━━━━━ INFORMATION

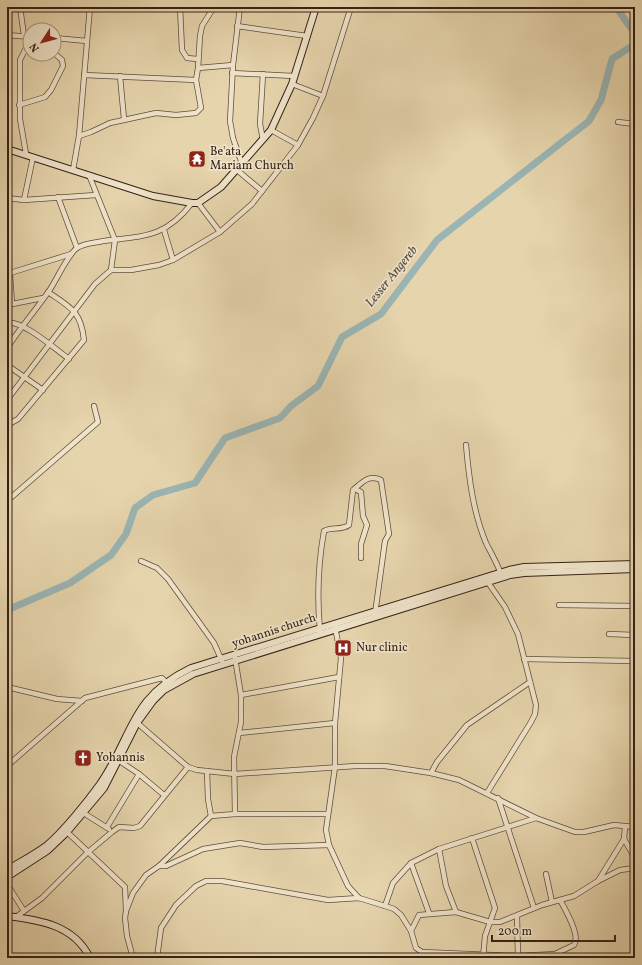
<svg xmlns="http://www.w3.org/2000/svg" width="642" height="965" viewBox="0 0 642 965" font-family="Vollkorn,serif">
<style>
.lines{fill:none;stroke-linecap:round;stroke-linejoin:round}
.river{stroke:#9ab5b4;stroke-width:7}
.street-casing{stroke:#604e3c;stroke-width:6}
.secondary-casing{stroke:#342116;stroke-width:8}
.street{stroke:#efe3c9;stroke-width:4.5}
.secondary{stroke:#efe3c9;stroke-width:6}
.labels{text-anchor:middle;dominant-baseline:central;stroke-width:3.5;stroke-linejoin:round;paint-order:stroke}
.poi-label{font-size:12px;fill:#342116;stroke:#efe3c9;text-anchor:start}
.street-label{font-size:12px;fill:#342116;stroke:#efe3c9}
.water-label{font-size:13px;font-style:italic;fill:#534d45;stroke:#efe3c9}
</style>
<rect width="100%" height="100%" fill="#e6d4ac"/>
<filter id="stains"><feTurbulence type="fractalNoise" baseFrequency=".005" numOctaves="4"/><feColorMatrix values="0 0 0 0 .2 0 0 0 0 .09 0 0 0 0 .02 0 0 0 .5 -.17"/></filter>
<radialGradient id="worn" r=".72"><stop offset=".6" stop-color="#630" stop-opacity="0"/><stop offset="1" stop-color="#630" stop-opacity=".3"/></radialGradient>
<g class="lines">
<g class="river">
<polyline points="616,7 635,34"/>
<polyline points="7,610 70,583 111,555 126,534 135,508 153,495 195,483 225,438 280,418 291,406 318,386 342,337 381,314 437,240 589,121 601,100 612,59 635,44"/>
</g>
<defs>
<g id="street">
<polyline points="20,7 24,36"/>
<polyline points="180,7 182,50 187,58 197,59"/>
<polyline points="240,7 233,65 230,121 233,138 242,164"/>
<polyline points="237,26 307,36"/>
<polyline points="7,35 30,37"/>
<polyline points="54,38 87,41"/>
<polyline points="198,68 233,65"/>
<polyline points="232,73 294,76"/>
<polyline points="263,74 260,124 263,140"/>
<polyline points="84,75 196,80"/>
<polyline points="120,76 124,119"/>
<polyline points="292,84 323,96"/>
<polyline points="19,105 45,97 51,90 63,66 62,60 54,53"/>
<polyline points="618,122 635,124"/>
<polyline points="271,130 298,145"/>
<polyline points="79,136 91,132 110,123 156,113 176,115 196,113 201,108 196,80 198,68 200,36 202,26 214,7"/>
<polyline points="26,154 20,119 20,60 30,40"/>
<polyline points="73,170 79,136 90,7"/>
<polyline points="237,170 262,191"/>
<polyline points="58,197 77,248"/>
<polyline points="7,198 24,200 96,195"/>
<polyline points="24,200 33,157"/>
<polyline points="198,203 220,232"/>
<polyline points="164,230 173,260"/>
<polyline points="7,261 10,274 12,304"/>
<polyline points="111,270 131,270 159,265 173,260 220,232 252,204 298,145 313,118 323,96 351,7"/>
<polyline points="7,274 71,254"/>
<polyline points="7,305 43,298"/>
<path d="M7,323C23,320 55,349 69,359"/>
<path d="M7,348C20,328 35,311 49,291C56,281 68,254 77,248C84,243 95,243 103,241C144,236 165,238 192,203"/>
<polyline points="7,365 43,390"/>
<polyline points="7,400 95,284 111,270 115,240 89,175"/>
<path d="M7,425L18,419L84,340C81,311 70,307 48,292"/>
<path d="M466,445C469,478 473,512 486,543C491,553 497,563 501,574"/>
<polyline points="355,489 361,492 363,516 367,525 361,544 361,558"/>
<polyline points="7,501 98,422 94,406"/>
<polyline points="141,561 157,568 168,579 214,643 222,661"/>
<polyline points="559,605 635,606"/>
<polyline points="335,627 341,658 335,723 335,767 326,830 329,845 348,886 359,898"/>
<path d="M320,631C317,598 318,564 324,531C331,526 341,531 349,525L353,490C362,483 368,474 381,480L389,534L385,541L375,614"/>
<polyline points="609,634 635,635"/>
<polyline points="235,658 241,695 241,722 234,757 235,814"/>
<polyline points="524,659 635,661"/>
<polyline points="7,687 57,699 82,701"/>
<polyline points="241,695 339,677"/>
<polyline points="135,721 188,767 197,770 235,774 356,766 385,766 431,773 459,780 536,818 575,832 584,832 614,825 635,827"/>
<polyline points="239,733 335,723"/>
<polyline points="118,760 139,774"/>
<polyline points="7,766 85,698 162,678 168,684"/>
<polyline points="207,771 208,799 211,816"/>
<polyline points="431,773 437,762 467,725 530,682"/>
<polyline points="487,793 531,722 535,714 536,705 518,634 505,607 487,581"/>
<polyline points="498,798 534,908"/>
<polyline points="82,812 109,829"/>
<polyline points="107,827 139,774 164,795"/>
<polyline points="625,827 624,839 635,858"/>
<polyline points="65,830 125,887 126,910"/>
<polyline points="472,838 495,908 485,936 483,958"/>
<polyline points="439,849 446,886 456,912"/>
<polyline points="411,863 429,913"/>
<polyline points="159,866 166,866 203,849 240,843 263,847 329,845"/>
<polyline points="546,874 552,902"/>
<polyline points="598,881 620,870 635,868"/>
<polyline points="7,884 24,911"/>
<polyline points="385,906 393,883 411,863 439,849 536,818"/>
<polyline points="517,916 518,956"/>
<polyline points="16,917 42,898 87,853 112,832 119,827 134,828 140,826 188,767"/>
<polyline points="411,931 419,915 456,912 490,922 500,922 542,905 574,896 598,881 624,839"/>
<polyline points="133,958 127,936 125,918 126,911 133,893 146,875 159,866 211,816 235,814 327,814"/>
<path d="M157,958L161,928L176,905L196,886L206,881H222L328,900L359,898L385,906L394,909L401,915L411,931L416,948L422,952L518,956L555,954L574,945C581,936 565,909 560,900"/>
</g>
<g id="secondary">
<polyline points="7,149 153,196 192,203 198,203 221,187 271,130 292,84 316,7"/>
<path d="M7,870C20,862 34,855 46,846C63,832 87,802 100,784C134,735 129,698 191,668L509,570L524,567L635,564"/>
<polyline points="7,877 47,851 67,832 104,788 137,723 153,701 164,690 193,674 510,575 524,573 635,569"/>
<path d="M7,916C40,920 74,925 90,958"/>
</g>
</defs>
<use href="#street" class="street-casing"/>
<use href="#secondary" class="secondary-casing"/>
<use href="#street" class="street"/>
<use href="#secondary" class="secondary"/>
</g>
<defs>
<symbol id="temple-square" viewBox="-11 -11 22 22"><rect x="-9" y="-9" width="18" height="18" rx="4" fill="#8f2418" stroke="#efe3c9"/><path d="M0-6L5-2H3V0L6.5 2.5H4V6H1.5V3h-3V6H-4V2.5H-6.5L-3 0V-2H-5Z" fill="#fff"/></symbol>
<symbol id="hospital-square" viewBox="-11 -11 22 22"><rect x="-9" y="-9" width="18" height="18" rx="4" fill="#8f2418" stroke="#efe3c9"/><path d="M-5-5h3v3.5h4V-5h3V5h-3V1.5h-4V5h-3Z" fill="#fff"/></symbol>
<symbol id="church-square" viewBox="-11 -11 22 22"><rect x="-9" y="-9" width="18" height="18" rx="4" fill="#8f2418" stroke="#efe3c9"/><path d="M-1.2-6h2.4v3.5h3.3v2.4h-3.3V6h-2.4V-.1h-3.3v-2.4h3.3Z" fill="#fff"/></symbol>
</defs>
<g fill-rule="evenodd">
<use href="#temple-square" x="187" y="149" width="20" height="20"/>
<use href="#hospital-square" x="333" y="638" width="20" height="20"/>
<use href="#church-square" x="73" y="748" width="20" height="20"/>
</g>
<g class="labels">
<g class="poi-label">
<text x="210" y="152">Be'ata<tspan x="210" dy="14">Mariam Church</tspan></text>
<text x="356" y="648">Nur clinic</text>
<text x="96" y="758">Yohannis</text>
</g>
<g class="street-label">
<text transform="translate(274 631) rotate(-18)">yohannis church</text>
</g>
<g class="water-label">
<text transform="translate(392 277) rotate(-51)">Lesser Angereb</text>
</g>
</g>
<rect width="642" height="965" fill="none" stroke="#e6d4ac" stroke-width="24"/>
<rect x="8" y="8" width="626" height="949" fill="none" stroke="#342116" stroke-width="2"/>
<rect x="12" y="12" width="618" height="941" fill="none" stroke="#342116"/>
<g transform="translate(42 42) rotate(234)"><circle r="19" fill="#efe3c9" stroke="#a49581"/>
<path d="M0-3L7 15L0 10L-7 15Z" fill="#8f2418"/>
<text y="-6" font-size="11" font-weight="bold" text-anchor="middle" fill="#342116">N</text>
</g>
<path d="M492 935v6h123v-6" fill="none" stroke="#342116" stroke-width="2"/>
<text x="498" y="935" font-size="12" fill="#342116" stroke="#efe3c9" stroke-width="3" paint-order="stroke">200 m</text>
<rect width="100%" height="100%" filter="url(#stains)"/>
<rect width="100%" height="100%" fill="url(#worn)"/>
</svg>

━━━━━━━━━━

Would you please filter the lines above and copy every one that includes "worn"?

<radialGradient id="worn" r=".72"><stop offset=".6" stop-color="#630" stop-opacity="0"/><stop offset="1" stop-color="#630" stop-opacity=".3"/></radialGradient>
<rect width="100%" height="100%" fill="url(#worn)"/>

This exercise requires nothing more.